Description of the task: Restate the entries below in full, exactly as they read, but without pictures.

Point correspondence tracking data:
────────────────────
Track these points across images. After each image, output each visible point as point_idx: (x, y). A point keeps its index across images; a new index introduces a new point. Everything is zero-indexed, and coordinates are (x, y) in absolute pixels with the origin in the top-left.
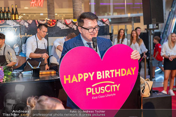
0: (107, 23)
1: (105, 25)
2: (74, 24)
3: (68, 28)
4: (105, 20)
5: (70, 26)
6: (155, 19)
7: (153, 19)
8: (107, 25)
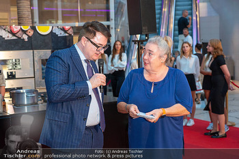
────────────────────
Result for this exercise:
Track these points across images. After each image, output each visible point as point_idx: (x, y). A point keeps its index across images; a new index introduces a new point. Everything is zero-indexed, and coordinates are (x, y) in absolute pixels with the origin in the top-left.
0: (107, 23)
1: (105, 25)
2: (74, 24)
3: (68, 28)
4: (105, 20)
5: (70, 26)
6: (155, 19)
7: (153, 19)
8: (107, 25)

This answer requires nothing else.